Konbanwa. Watashe no hiru tokoro aremoska?

(which apprently means "Good evening. Is there room for me in this tub?")

Well... you get the gist... :D

Posted by Gavin at 2006/12/12 01:11:04.

Comment 11

Pictures are great! It must have been fun, although looking at them it seems quite a lot of an effort to get married!! 3 change of clothes, parties, salutations, pictures.... Aside from the second item (parties) it is exactly what I wouldn't want to do!!! :P Has it been particularly demanding on your side?

Posted by Lox at 2006/12/12 05:38:20.

Comment 12

Well, haven't been to your web site for a while and wow!!! Well done and congratulations to you both.
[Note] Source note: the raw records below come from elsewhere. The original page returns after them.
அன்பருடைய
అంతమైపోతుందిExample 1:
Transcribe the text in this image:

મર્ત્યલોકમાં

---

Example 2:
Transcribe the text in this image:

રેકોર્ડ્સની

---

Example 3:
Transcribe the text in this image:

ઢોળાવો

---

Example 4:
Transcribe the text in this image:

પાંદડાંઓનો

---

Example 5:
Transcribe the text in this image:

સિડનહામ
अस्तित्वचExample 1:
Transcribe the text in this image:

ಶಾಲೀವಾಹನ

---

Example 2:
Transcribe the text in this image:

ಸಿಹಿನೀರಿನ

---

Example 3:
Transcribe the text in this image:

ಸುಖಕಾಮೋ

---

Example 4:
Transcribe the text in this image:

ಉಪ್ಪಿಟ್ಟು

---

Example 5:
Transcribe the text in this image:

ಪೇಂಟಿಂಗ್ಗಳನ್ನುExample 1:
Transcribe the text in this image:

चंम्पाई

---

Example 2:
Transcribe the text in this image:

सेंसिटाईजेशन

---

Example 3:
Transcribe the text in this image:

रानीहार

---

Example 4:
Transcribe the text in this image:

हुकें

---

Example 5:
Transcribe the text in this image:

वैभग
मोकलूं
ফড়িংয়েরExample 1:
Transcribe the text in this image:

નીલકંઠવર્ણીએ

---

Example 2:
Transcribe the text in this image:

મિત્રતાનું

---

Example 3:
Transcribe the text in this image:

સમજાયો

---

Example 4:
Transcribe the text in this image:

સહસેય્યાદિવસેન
Chie looks absolutely stunning - in all three outfits - as do you John. Really, really pleased for you both.

See you next year


Posted by Michelle at 2006/12/13 13:41:39.

Comment 13

Thanks all for your best wishes etc. Not sure if you noticed but I rewrote this entry a few hours ago (it was just a few lines until then) with a complete account of the whole day.

Posted by John at 2006/12/13 13:56:13.

Comment 14

Oh and by the way, we just went out for dinner with Yuka (Chie's sister) and she had some really nice pictures of the day on her camera. I'm hoping we can get a copy of those somehow or other in the near future.
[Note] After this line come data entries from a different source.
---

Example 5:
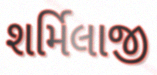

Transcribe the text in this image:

શર્મિલાજી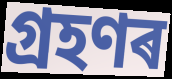
গ্ৰহণৰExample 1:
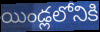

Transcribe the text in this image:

యిండ్లలోనికి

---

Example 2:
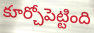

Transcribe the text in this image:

కూర్చోపెట్టింది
Posted by John at 2006/12/13 13:57:59.

Comment 15

Reading the complete account now is a treat. Splendid stuff! And Veuve Cliquot et? I think you're going to have to ask your friend Tanaka-san to record some of his playing for you! Maybe he could do a CD for the Maison!!?
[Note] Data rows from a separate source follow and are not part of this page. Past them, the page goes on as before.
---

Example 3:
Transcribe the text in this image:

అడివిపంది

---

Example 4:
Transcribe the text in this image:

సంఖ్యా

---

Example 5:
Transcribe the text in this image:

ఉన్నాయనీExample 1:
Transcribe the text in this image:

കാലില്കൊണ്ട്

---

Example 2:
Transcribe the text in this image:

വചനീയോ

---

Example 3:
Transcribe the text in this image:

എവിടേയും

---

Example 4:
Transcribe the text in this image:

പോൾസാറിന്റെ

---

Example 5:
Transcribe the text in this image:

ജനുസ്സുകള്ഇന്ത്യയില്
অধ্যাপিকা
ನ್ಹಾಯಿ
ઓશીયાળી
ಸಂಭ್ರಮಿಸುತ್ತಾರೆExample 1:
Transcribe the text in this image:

Posted by Nigel at 2006/12/13 14:44:05.

Comment 16

The full account is much better! I see that you actually enjoyed it! Good man!

Posted by Lox at 2006/12/13 15:01:22.

Comment 17

Just got back to the UK, couldn't look before. All my love to both of you. Chi'e looked breathtaking.

Posted by Mum at 2006/12/13 16:00:59.

Comment 18

You both make very a happy couple! Congratulations to you both!

Posted by dsp at 2006/12/13 16:13:37.

Comment 19

Fabulous full account of the days proceedings... Even though I don't know you chaps personally, I wish I could have been there.. Many many congratulations.. In light of the "Onamae wa" omission, does that mean you are now Mr. and Mrs Nondescript?.. Best wishes

Posted by Jerry at 2006/12/13 16:16:48.

Comment 20

Congrats to you both! Now when are you going to start a family?! LOL I have to throw that in there... since Jamie and I tied the knot in May we get this question ALL the time!!!!!!!! Welcome to married life!


Posted by Malinda at 2006/12/13 21:23:22.

Comment 21

Congratulations to you both. It looks like you had a brilliant day!

Posted by Jimmy at 2006/12/14 11:46:07.

Comment 22

Very many congratulations to you both. The costumes are amazing and you both looked very happy!

Posted by Alex at 2006/12/15 09:58:08.

Comment 23

congratz matey !!

I only found out today

Posted by Raj at 2006/12/19 16:39:55.

Comment 24


Congrats John and Chie, see you in London soon.

Posted by Dwain at 2006/12/20 12:02:53.